── Source records ──
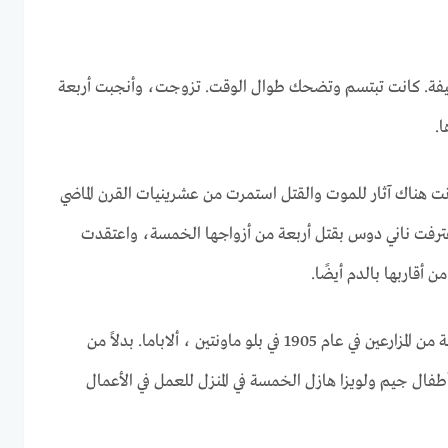
يفة. كانت تبتسم وتضحك طوال الوقت. تزوجت، وأنجبت أربعة
.
 هناك آثار للموت والقتل استمرت من عشرينيات القرن الماضي
ك الوقت اعترفت ناني دوس بقتل أربعة من أزواجها الخمسة، واعتقدت
 أقاربها بالدم أيضًا.
تبدأ قصة دوس مع ولادتها لعائلة من المزارعين في عام 1905 في بلو ماونتين ، ألاباما. بدلاً من
فال جيم ولويزا هازل الخمسة في المنزل للعمل في الأعمال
───
Description of the task =>
Write out, word for word, every line from the one containing "تبدأ قصة دوس" through the last line of the records above.

Solution for this problem =>
تبدأ قصة دوس مع ولادتها لعائلة من المزارعين في عام 1905 في بلو ماونتين ، ألاباما. بدلاً من
فال جيم ولويزا هازل الخمسة في المنزل للعمل في الأعمال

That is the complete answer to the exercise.